| Article |

# Source for dark brown sand? PFS too light!



## tanaka (Jan 22, 2015)

I think the smallest size for brownish coloration is kitty litter. It's not as big as regular gravel but not sand sized either. 
High CEC but it's pretty light and messy when disturbed.


----------



## tapwater (Mar 31, 2016)

Flourite Dark is a darkish brown, natural looking, and goes well with dark wood. However, not pool grain size. I've just put some on top of my black volcanic gravel and happy with organic looking result. Yesss!


----------



## number1sixerfan (Nov 10, 2006)

OP, I'm also looking for the same. Would love to hear if people have found an alternative with the pool filter sand consistency..


----------



## bigbadjon (Aug 6, 2015)

At Rural King the sell a darker than usual pool sand. You may check them out if you have one nearby. The sand is about the color of coffeee with milk in it.


----------



## GrampsGrunge (Jun 18, 2012)

A local building materials supplier sells dredged and graded river sand used for concrete and mortar mixes in 50# bags for $3. It needs to be rinsed to get the muddy fines out of it, but it's excellent for planted tank substrate.

It comes as a mix of various dark natural stone colors.

Willamette Graystone | Better Selection, Family Owned


----------



## Diana (Jan 14, 2010)

In the swimming pool building trades there are materials added to the finish to give it colors. I do not know if there is brown (these colors tend to run to the blues and blends of blue with white or black). 
Look into Pebbletek and related products. Caution: some of these have seashells, and this may raise the GH, KH and pH of the water.


----------

| Entries supplied |
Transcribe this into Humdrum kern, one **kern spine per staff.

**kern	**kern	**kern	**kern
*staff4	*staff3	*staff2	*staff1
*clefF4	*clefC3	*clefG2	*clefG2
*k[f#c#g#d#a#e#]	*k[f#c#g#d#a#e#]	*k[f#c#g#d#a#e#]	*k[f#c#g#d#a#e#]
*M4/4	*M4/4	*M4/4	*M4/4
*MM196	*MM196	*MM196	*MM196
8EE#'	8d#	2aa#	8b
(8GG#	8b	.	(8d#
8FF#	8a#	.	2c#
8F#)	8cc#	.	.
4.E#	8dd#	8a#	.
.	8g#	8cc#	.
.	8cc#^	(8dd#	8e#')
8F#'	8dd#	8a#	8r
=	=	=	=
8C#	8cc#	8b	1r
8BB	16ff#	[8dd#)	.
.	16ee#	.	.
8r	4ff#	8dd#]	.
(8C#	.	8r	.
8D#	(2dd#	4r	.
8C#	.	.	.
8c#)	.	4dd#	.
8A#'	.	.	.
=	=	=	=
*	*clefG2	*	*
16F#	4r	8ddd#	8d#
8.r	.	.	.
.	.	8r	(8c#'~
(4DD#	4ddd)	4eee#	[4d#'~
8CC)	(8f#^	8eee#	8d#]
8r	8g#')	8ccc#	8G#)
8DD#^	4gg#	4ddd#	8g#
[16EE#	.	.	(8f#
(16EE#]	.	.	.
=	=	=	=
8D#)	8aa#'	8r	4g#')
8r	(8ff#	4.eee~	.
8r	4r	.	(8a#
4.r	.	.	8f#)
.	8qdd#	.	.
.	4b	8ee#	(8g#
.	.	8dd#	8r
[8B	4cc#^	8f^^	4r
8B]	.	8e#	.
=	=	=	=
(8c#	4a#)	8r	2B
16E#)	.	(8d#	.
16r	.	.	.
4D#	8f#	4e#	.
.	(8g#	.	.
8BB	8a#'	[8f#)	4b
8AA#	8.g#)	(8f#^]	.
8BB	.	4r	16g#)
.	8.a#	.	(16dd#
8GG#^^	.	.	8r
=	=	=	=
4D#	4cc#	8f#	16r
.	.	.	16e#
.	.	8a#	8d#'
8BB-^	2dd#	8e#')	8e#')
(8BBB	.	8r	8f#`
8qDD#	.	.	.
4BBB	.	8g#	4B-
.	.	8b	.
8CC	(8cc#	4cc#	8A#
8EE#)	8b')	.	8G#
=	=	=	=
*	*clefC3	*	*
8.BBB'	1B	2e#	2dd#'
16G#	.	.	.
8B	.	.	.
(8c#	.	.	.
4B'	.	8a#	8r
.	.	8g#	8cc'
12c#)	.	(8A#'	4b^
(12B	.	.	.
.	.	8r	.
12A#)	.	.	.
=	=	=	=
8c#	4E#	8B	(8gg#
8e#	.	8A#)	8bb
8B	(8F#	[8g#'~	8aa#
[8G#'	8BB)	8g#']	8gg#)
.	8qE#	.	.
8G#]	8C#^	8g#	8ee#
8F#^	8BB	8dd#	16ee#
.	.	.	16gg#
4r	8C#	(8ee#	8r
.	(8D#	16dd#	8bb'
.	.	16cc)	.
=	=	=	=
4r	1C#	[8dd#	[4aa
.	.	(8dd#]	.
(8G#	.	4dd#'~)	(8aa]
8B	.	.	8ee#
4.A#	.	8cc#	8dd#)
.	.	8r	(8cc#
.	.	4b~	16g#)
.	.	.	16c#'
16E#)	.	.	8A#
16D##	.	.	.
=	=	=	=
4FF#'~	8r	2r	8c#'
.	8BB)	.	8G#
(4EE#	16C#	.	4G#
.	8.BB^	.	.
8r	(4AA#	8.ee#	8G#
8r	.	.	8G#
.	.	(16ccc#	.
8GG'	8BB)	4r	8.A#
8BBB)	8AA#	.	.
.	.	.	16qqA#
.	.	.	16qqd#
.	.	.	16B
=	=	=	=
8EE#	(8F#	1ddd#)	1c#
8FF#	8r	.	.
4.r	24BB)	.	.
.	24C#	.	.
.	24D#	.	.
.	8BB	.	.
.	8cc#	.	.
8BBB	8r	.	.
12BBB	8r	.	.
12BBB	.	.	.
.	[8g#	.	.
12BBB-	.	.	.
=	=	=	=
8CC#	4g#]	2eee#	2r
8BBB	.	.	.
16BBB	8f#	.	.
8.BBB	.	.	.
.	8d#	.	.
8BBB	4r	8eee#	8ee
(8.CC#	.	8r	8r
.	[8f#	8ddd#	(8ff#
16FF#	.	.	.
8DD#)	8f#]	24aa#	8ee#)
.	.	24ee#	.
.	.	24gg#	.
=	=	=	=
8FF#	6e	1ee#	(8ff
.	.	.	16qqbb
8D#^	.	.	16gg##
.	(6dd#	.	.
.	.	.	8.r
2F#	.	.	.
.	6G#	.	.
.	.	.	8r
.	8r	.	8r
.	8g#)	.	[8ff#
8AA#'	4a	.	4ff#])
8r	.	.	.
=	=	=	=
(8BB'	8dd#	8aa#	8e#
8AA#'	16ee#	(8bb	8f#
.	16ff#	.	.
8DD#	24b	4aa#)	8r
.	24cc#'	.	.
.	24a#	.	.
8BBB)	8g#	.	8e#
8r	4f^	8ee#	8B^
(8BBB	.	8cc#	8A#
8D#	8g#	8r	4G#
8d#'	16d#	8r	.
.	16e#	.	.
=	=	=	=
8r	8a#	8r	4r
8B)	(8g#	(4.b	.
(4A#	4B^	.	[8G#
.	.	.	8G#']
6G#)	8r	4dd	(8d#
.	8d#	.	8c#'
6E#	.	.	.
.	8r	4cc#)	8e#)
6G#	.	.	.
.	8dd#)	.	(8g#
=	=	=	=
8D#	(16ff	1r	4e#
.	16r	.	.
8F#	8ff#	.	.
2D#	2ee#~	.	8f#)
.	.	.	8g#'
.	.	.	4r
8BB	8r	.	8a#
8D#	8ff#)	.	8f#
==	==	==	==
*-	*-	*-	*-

| Task |
Reproduce the entire forum thread about finding dark brown sand word for word.

| Exercise answer |
# Source for dark brown sand? PFS too light!



## tanaka (Jan 22, 2015)

I think the smallest size for brownish coloration is kitty litter. It's not as big as regular gravel but not sand sized either. 
High CEC but it's pretty light and messy when disturbed.


----------



## tapwater (Mar 31, 2016)

Flourite Dark is a darkish brown, natural looking, and goes well with dark wood. However, not pool grain size. I've just put some on top of my black volcanic gravel and happy with organic looking result. Yesss!


----------



## number1sixerfan (Nov 10, 2006)

OP, I'm also looking for the same. Would love to hear if people have found an alternative with the pool filter sand consistency..


----------



## bigbadjon (Aug 6, 2015)

At Rural King the sell a darker than usual pool sand. You may check them out if you have one nearby. The sand is about the color of coffeee with milk in it.


----------



## GrampsGrunge (Jun 18, 2012)

A local building materials supplier sells dredged and graded river sand used for concrete and mortar mixes in 50# bags for $3. It needs to be rinsed to get the muddy fines out of it, but it's excellent for planted tank substrate.

It comes as a mix of various dark natural stone colors.

Willamette Graystone | Better Selection, Family Owned


----------



## Diana (Jan 14, 2010)

In the swimming pool building trades there are materials added to the finish to give it colors. I do not know if there is brown (these colors tend to run to the blues and blends of blue with white or black). 
Look into Pebbletek and related products. Caution: some of these have seashells, and this may raise the GH, KH and pH of the water.


----------